**Brief**
Convert every one of the rows below into a JSON list of strings with one string per text line, skipping blank lines and leaving out the pictures.

**Available data**
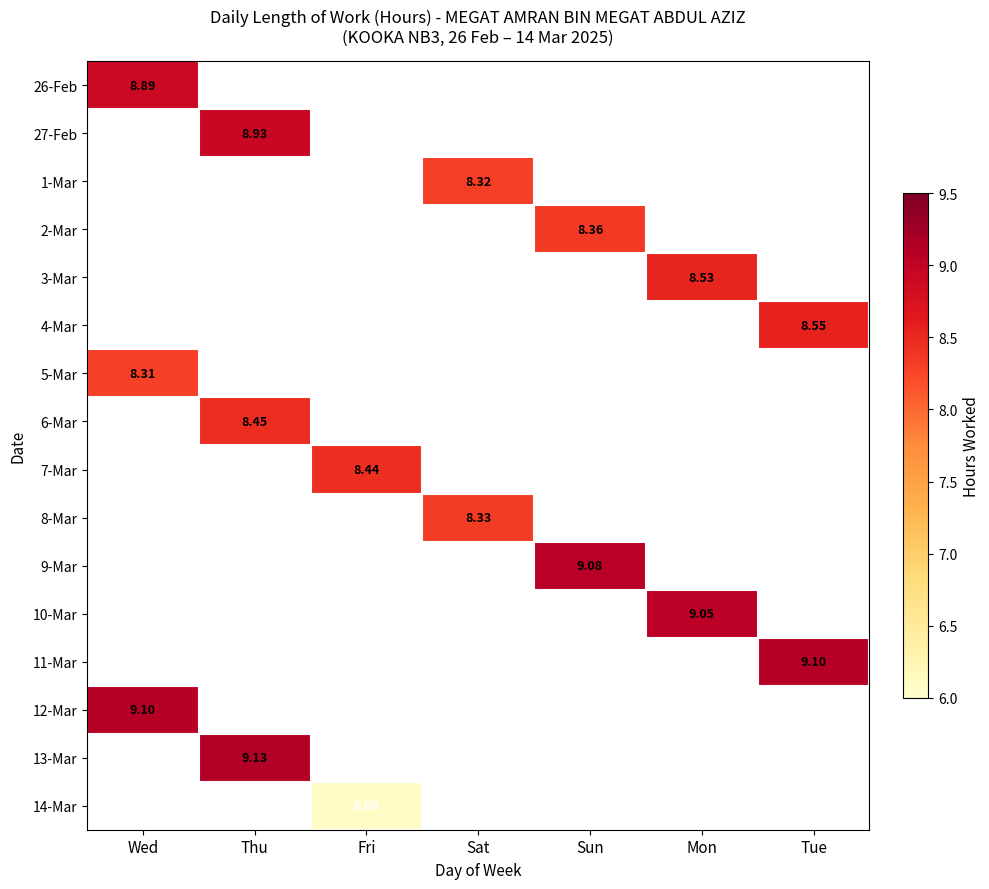

What is the spread (max minus min) of values at Wed?

0.8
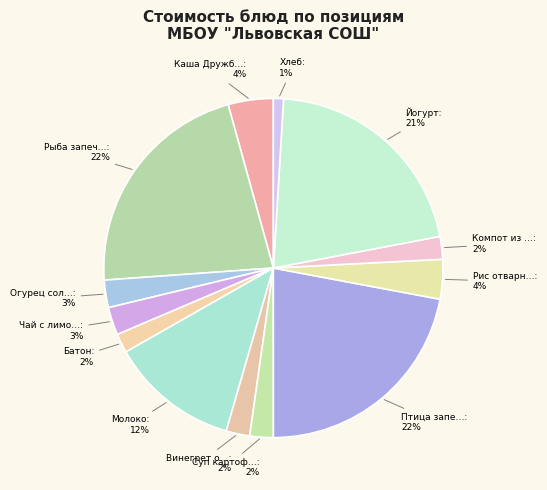

How many slices are in this pie chart?

13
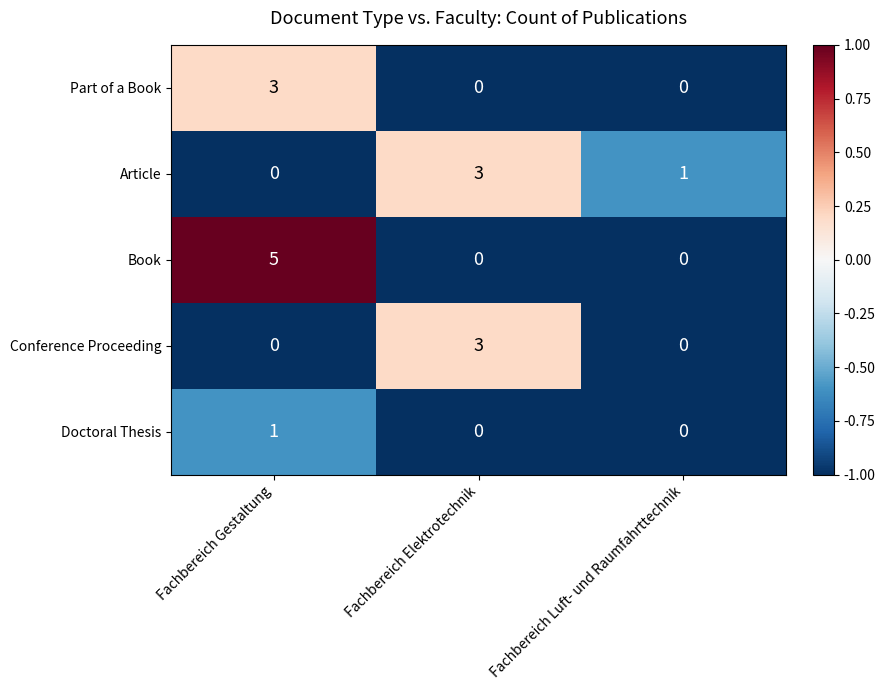

The value of Article at Fachbereich Gestaltung is -1. True or false?

False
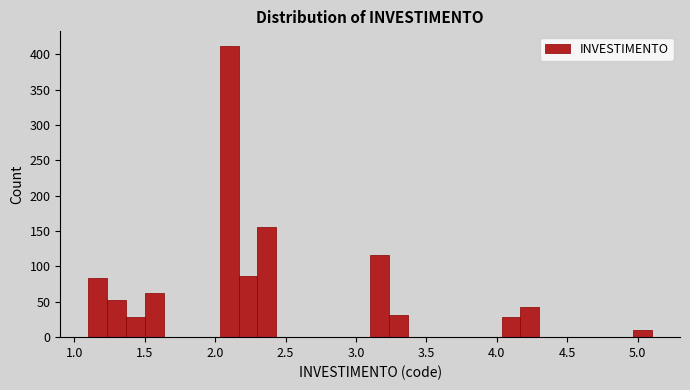

Read against the x-axis, roughly where is the centre of the tallest bar?

2.10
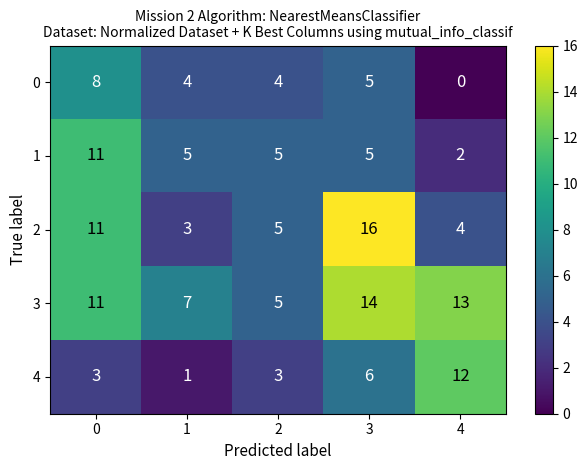

At which category does the chart reach its peak across all series?

3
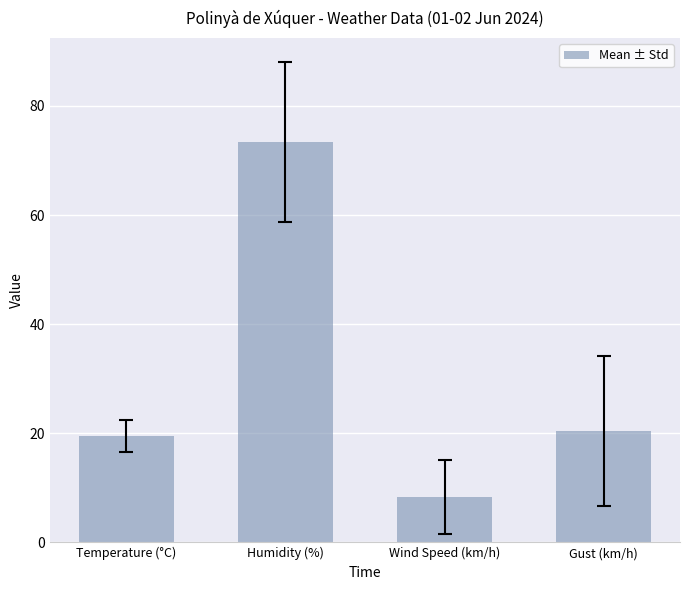

What is the sum of all values?

121.5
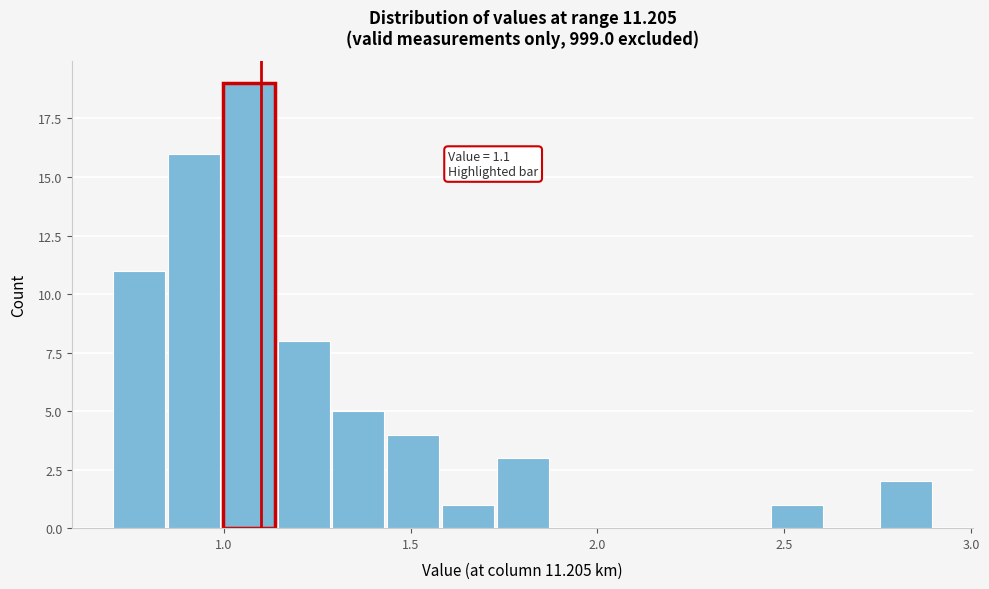

Around what value on the x-axis is the tallest bar? Give the approximate position of its centre, as read against the axis.

1.05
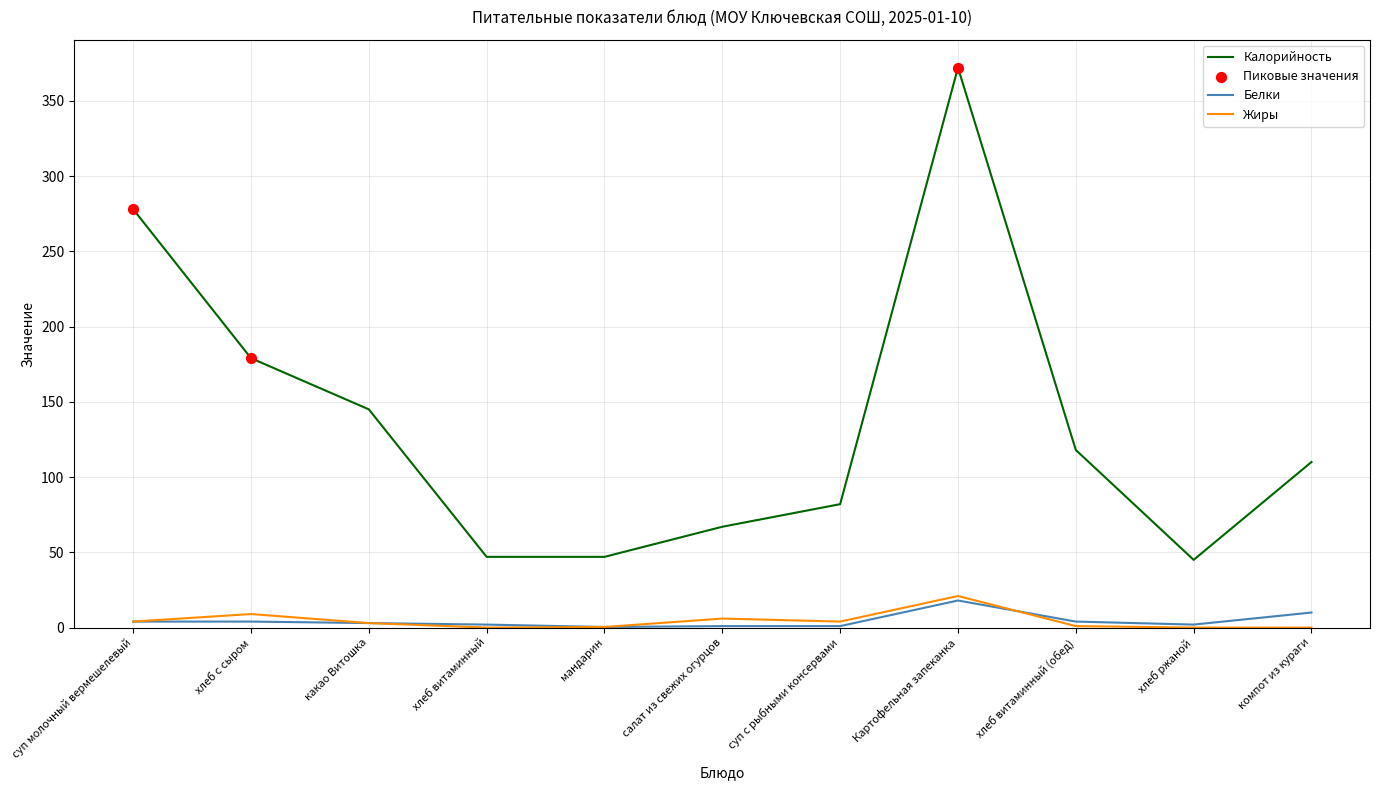

Which series has the widest spread of values?

Калорийность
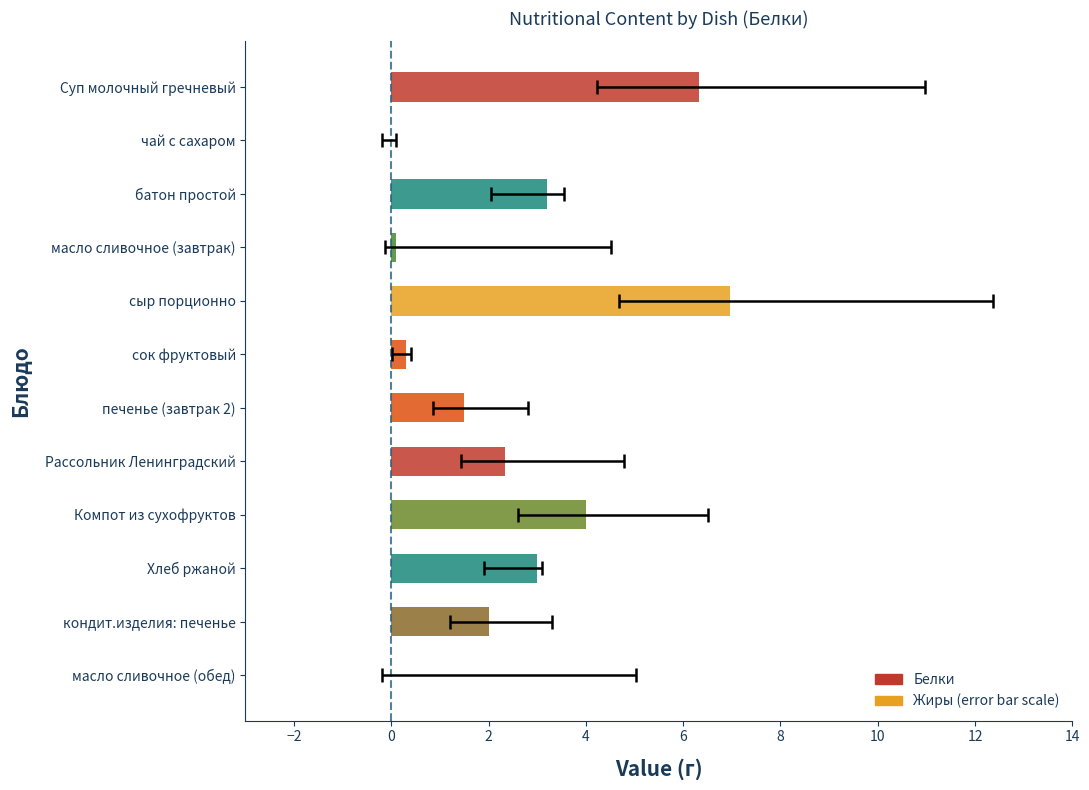

How many distinct data groups are displayed?

2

**Output for this exercise**
[
  "What is the spread (max minus min) of values at Wed?",
  "0.8",
  "How many slices are in this pie chart?",
  "13",
  "The value of Article at Fachbereich Gestaltung is -1. True or false?",
  "False",
  "Read against the x-axis, roughly where is the centre of the tallest bar?",
  "2.10",
  "At which category does the chart reach its peak across all series?",
  "3",
  "What is the sum of all values?",
  "121.5",
  "Around what value on the x-axis is the tallest bar? Give the approximate position of its centre, as read against the axis.",
  "1.05",
  "Which series has the widest spread of values?",
  "Калорийность",
  "How many distinct data groups are displayed?",
  "2"
]